At the end of 6th grade, we remained on the 300 block of McKinley street, but Chip had been replaced by Steve, and there were many discussions about moving in with Steve.

At the end of 7th grade, Matt had taken Steve’s place. Mum was preparing to move in with Matt, and Mum hoped that I would join her in Dayton.

At the end of 8th grade, she demanded that I move to Dayton, and after a brief detour at my Dad’s house, I acquiesced.

At the end of 9th grade, I moved in with Ken, a complete stranger, and his three kids.

On top of all that were the drugs, the Domestic Violence case, Children’s Services prying into our lives, and my grandfather dying.

Today, even remembering that period long enough to write it down invokes an intense indescribable anxiety in me.’

(Sadly Vance was not alone in his experience):

Not long ago, I noticed that a Facebook friend, an acquaintance from Highschool with similarly deep Hillbilly roots, was constantly changing boyfriends, going in and out of relationships, posting pictures of one guy one week, and another three weeks later.

She was fighting on social media with her new fling, until the relationship publicly imploded.

She is my age [32] with four children, and when she posted that she had finally found ‘a man who would treat her well’ – a refrain I had seen many times before – her 13 year old daughter commented: ‘Just stop. I want you and this to stop.’

He concludes:

I wish I could hug that little girl, because I know how she feels. For 7 long years, I just wanted it to stop. I didn’t care so much about the fighting, the screaming, or even the drugs. I just wanted a home, and I wanted to stay there, and I wanted the goddam strangers to stay the f*!# out.'

That is what it looks like for a culture to swallow the lie of the sexual revolution.

Sure, Vance's experience might sound a little extreme, but as Vance documents elsewhere in his book, 1 in 12 white working class kids in the USA will have 3 or more different stepdads as they grow up. That's a lot of instability to live through.

Telling the Truth About the Revolution's Victims

Glynn Harrision, in his book ‘A Better Story: God, Sex and Human Flourishing’ says that if Christians are to respond well to the sexual revolution, we must tell the stories of the victims of the revolution.

It’s these personal stories that show us how destructive the sexual revolution has been to people – especially to those with the least means of coping (i.e. children, and the less well off segments of society).

At the very least, Christians need to know these stories so that we aren’t sucked in by the promises of so-called ‘free love’ (which, as Vance found out, is never free).

And telling these stories opens up opportunities to talk about an even better story – God’s story for us, including for our sexuality.

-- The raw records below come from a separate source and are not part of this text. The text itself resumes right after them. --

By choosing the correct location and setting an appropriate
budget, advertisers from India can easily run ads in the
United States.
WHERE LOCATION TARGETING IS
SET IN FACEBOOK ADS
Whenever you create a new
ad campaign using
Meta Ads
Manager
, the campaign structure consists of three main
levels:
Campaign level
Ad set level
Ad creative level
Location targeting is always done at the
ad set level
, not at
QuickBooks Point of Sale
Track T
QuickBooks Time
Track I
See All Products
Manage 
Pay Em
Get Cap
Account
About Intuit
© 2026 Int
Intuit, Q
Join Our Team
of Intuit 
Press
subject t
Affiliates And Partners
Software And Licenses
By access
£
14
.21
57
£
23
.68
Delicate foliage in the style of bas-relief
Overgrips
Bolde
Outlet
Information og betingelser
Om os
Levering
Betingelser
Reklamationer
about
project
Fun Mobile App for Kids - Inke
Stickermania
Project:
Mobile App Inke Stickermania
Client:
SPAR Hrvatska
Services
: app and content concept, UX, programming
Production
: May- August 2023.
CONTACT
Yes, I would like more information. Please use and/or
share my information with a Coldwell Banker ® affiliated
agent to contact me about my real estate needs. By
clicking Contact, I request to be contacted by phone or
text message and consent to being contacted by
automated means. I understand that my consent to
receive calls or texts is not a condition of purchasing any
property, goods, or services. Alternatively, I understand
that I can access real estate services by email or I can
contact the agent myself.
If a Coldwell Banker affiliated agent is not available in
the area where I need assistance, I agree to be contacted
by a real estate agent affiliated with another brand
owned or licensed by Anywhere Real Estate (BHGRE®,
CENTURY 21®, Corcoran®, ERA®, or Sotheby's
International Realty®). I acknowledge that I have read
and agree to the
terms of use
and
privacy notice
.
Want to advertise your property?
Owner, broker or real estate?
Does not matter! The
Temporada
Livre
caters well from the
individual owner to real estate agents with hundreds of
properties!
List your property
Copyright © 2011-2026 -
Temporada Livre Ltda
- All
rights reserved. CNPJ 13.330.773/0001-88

Overcoming the Sexual Revolution With a Better Story

As Vance’s mother swallowed the lies of the sexual revolution, his father took a different path, and became a regular churchgoing Christian.

Vance noticed the difference between the romantic chaos of his mum’s life, and the stability of his dad’s new family. This difference was not lost on Vance, who writes:

Regular church attendees commit fewer crimes, are in better health, live longer, make more money, drop out of highschool less frequently, and finish college more frequently than those who don’t attend church at all.

And as Vance points out:

MIT economist Jonathan Gruber even found that the relationship was causal. It’s not just that people who live successful lives also go to church, it’s that church seems to promote good habits.”

Yes, the Christian revolution gave us many benefits. And one of them was a better story of our sexuality: we don’t have to chase ‘love’ or ‘sex’ to give our life meaning.

Instead, we have the love of God poured into our hearts through what Christ achieved for us…and so we’re free to serve others, rather than using them to fulfil our desires. It's a story of giving, rather than taking. This story might sound hard (and at times it is), but boy, it’s so liberating.

This 'better story' is all but forgotten by our secular neighbours, and the Christian sexual ethic is increasingly viewed with hostility by many in our culture.

And yet, as Vance’s story demonstrates, those who worship at the altar of the sexual revolution end up paying a price - as do the children: the very ones who are least able to cope with it.